#### WHAT IS EXPECTED:
Since the records include pictures, leave those out while you reproduce exactly and only the lines from the one containing "Table 2. Toxicity" through the one containing "Fig 6. Starting", inclusive.

*** Opening of DATA FOR THE TASK ***

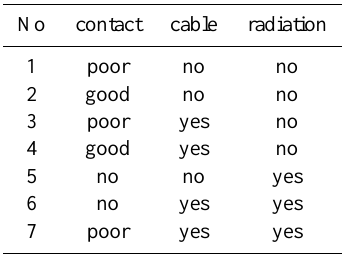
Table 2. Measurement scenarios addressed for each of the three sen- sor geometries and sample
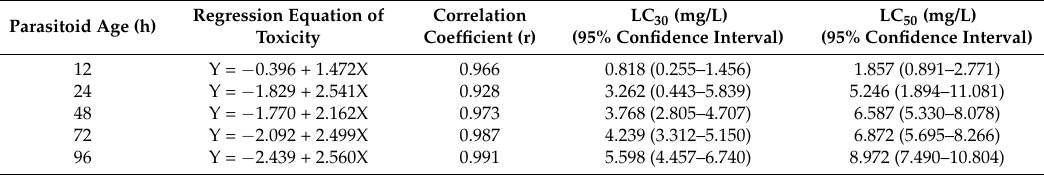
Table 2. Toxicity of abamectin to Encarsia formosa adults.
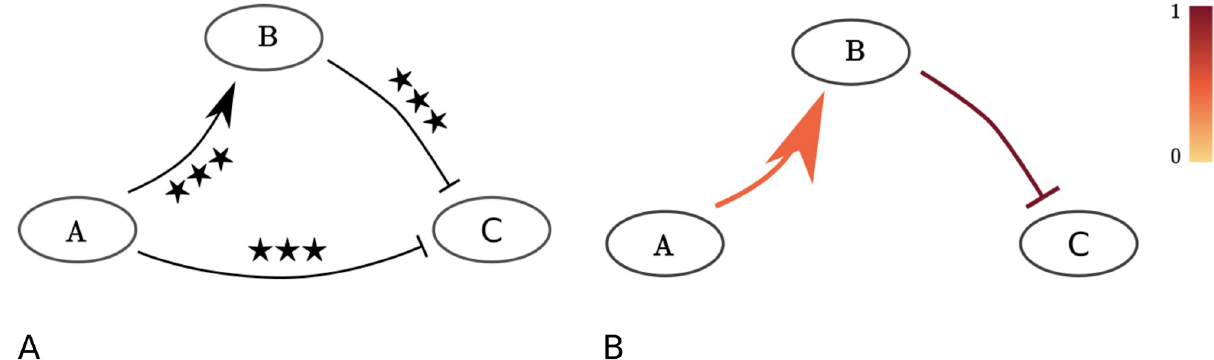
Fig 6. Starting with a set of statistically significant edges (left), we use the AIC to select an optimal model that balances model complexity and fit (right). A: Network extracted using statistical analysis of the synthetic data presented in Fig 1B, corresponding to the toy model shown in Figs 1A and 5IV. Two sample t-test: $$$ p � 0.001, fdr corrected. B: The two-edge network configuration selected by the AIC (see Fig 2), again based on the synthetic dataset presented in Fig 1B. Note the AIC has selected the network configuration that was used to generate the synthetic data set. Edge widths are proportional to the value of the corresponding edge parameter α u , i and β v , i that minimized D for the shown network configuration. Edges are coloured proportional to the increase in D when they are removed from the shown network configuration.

*** Close of DATA FOR THE TASK ***
*** Opening of DATA FOR THE TASK ***

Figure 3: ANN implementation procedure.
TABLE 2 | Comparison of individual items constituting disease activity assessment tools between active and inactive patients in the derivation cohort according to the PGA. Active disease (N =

*** Close of DATA FOR THE TASK ***
*** Opening of DATA FOR THE TASK ***

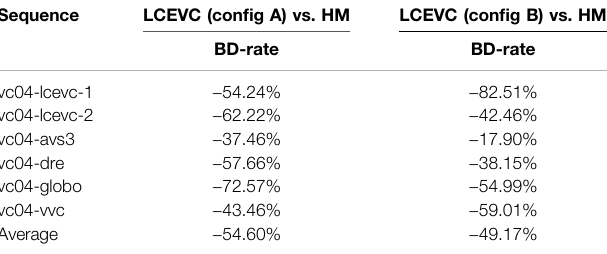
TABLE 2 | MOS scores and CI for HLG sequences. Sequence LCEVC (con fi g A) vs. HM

*** Close of DATA FOR THE TASK ***

#### TASK SOLUTION:
Table 2. Toxicity of abamectin to Encarsia formosa adults.
Fig 6. Starting with a set of statistically significant edges (left), we use the AIC to select an optimal model that balances model complexity and fit (right). A: Network extracted using statistical analysis of the synthetic data presented in Fig 1B, corresponding to the toy model shown in Figs 1A and 5IV. Two sample t-test: $$$ p � 0.001, fdr corrected. B: The two-edge network configuration selected by the AIC (see Fig 2), again based on the synthetic dataset presented in Fig 1B. Note the AIC has selected the network configuration that was used to generate the synthetic data set. Edge widths are proportional to the value of the corresponding edge parameter α u , i and β v , i that minimized D for the shown network configuration. Edges are coloured proportional to the increase in D when they are removed from the shown network configuration.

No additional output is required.